*** PASSAGE FOR REVIEW Section Begins ***

Proceedings
of the XLVI Italian Society of Agricultural Genetics - SIGA Annual Congress
Giardini Naxos, Italy - 18/21
September, 2002
ISBN 88-900622-3-1
Poster Abstract - 4.58
VALIDATION
OF A PROTOCOL FOR LILY PLANT REGENERATION VIA SOMATIC EMBRYOGENESIS
TRIBULATO A.
Dipartimento di OrtoFloroArboricoltura e Tecnologie
Agroalimentari (DOFATA), Sezione Ortofloricoltura - Università degli
Studi di Catania, Via
Valdisavoia 5, 95123 Catania
Lilium,
secondary embryogenesis, embryos germination, propagation, growth regulators
To achieve as
final goal cut flower and potted plant production, cropping chain in lily goes
from propagules output through bulbs growth, bloom programming and forcing of
bulbs in the greenhouse. All the different steps are connected by temporal and
functional links, thus failing of one phase could compromise optimal
qualitative characteristics of the produce. For a better efficiency of the
production chain, tissue culture, besides being involved in breeding programs,
is widely spread for bulblets mass propagation. However, during propagules
production the risks to regenerate somaclones or plants holding chimerical
traits may occur depending on the adopted regeneration protocols. In this
frame, despite the need to improve propagules quality, direct somatic
embryogenesis could be considered as a suitable morphogenic process to produce
true-to-type plants.

*** PASSAGE FOR REVIEW Section Ends ***
*** EXCERPTED DATA Section Begins ***

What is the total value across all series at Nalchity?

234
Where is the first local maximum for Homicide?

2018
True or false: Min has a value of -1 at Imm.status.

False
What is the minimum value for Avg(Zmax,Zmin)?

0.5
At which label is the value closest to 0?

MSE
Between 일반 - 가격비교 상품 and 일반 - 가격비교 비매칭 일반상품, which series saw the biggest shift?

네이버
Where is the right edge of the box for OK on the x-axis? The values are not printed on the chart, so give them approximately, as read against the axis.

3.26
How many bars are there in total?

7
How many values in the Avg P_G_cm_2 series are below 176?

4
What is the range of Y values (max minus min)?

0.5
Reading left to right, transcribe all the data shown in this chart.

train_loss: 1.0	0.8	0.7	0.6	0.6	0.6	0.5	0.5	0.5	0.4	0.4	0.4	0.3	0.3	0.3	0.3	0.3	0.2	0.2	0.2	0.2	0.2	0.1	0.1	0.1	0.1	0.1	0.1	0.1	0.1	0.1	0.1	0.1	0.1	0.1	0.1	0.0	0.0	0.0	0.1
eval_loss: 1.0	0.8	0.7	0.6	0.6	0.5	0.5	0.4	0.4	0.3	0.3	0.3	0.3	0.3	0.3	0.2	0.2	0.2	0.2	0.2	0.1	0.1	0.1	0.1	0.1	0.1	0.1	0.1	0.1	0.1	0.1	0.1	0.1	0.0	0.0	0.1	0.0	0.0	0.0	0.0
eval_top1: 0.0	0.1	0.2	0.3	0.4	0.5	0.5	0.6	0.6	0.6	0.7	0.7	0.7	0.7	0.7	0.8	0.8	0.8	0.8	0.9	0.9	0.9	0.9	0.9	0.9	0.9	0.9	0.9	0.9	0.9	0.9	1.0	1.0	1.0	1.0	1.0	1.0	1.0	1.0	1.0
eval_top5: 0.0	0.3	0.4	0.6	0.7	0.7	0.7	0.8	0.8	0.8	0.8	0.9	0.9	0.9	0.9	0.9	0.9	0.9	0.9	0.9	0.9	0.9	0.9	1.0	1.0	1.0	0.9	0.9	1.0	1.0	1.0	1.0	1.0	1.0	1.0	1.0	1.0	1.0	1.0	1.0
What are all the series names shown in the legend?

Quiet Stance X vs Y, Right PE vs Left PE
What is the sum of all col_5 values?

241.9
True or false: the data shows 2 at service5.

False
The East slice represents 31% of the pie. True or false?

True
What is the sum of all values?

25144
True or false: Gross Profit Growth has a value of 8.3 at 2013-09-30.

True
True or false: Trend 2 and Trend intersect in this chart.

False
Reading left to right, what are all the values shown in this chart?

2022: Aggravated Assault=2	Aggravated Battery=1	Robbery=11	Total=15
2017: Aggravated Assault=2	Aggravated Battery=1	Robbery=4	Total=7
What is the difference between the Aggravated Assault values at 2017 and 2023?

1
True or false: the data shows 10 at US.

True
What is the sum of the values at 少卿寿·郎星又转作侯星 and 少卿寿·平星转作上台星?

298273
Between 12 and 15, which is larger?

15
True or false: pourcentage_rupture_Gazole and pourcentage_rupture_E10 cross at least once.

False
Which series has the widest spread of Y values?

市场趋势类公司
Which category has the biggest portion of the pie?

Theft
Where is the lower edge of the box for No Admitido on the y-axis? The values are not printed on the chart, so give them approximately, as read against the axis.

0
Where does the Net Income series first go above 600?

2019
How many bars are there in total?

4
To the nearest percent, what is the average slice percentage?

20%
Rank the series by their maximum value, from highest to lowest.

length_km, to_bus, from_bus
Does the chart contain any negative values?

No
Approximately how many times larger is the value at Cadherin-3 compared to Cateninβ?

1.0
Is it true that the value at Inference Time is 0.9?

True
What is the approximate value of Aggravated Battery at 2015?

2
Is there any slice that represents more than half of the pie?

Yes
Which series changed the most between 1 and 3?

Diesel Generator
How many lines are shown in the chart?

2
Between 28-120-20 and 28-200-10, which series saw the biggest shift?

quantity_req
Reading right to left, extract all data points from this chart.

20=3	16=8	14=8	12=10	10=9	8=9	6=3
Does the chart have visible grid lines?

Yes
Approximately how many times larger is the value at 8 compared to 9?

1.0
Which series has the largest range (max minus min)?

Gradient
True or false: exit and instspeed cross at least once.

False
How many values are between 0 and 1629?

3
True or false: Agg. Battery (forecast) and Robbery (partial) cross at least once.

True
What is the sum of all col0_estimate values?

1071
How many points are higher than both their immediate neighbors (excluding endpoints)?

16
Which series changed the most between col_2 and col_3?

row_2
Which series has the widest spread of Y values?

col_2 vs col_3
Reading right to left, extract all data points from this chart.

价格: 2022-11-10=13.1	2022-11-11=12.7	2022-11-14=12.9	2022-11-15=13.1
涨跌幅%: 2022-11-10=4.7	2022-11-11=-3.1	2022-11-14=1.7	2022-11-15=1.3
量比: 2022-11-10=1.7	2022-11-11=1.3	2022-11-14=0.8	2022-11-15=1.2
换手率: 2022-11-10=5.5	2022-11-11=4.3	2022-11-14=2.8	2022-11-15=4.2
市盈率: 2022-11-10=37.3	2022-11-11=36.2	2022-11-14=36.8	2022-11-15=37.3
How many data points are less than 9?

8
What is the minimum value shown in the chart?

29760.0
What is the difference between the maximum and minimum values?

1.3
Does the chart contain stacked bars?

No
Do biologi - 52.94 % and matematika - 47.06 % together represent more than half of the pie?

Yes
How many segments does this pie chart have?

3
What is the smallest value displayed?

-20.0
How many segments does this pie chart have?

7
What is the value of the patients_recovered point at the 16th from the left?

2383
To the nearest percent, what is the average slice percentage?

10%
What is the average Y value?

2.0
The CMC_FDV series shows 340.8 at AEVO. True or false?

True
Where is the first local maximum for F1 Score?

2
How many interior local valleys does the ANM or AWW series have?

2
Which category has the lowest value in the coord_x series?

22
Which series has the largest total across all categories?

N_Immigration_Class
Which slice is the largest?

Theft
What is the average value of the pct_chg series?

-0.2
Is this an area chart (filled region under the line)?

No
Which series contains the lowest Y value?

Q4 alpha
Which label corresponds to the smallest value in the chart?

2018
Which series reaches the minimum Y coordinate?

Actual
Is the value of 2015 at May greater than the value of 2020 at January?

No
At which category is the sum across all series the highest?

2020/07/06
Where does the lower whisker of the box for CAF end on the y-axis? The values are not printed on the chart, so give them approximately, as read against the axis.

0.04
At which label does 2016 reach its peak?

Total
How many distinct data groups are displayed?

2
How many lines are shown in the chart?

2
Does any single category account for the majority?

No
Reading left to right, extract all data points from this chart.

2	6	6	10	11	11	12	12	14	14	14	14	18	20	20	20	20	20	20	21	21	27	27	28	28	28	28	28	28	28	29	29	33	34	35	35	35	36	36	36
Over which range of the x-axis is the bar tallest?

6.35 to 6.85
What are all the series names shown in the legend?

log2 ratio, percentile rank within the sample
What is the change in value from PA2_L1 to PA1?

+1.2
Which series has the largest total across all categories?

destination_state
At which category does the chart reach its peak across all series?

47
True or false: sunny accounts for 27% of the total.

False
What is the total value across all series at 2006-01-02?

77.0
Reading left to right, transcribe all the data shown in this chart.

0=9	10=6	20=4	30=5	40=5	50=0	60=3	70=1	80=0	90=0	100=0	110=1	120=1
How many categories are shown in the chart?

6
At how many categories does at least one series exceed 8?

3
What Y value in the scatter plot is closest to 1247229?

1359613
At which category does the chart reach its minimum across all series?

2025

*** EXCERPTED DATA Section Ends ***

§ PROBLEM TO SOLVE: Carry on the abstract about lily plant regeneration through somatic embryogenesis, starting right after its final sentence.

§ EXERCISE OUTPUT:
The assessment of
a protocol to induce somatic embryogenesis in ‘Star Gazer’ was
previously reported at the DOFATA, of which morphogenic process, especially for
the above reasons, seemed to be worthwhile of further investigations. Thus, an
experimental design was set up using the Oriental hybrid ‘Alliance’,
with the aim to confirm our previous results, to better investigate on starting
material and to focus on plant production process following induction of
somatic embryogenesis. Flower pedicel transversal sections (3-5 mm thick) were
cultured on MS medium, 30 g/l sucrose, 3 g/l gelrite and added with dicamba or
picloram 2 or 6 µM. Twelve weeks from culture onset, the attention was
paid on somatic embryos germination; they were excised from mother explant and
placed to either MS medium added with picloram 6 µM or MS hormone-free
medium.
After eight weeks
from culture onset, somatic embryogenesis occurred upon the different culture
conditions on the epidermis of flower pedicel sections. Moreover a decreasing
embryogenic rate was detected along the flower pedicels, according to the
distance from the receptacle; overall the 74,1 % of embryogenic explants was
obtained for the sections nearest to receptacle, against the 22,9 %, of
sections close to the stem. Embryos germination and plantlets formation was
performed on all culture conditions, although best results were achieved on MS
hormone-free medium with 89 % of somatic embryos which underwent germination;
on this culture condition, secondary embryogenesis occurred from primary
embryos, thus resulting on a number of regenerated plantlets higher than the
plated somatic embryos.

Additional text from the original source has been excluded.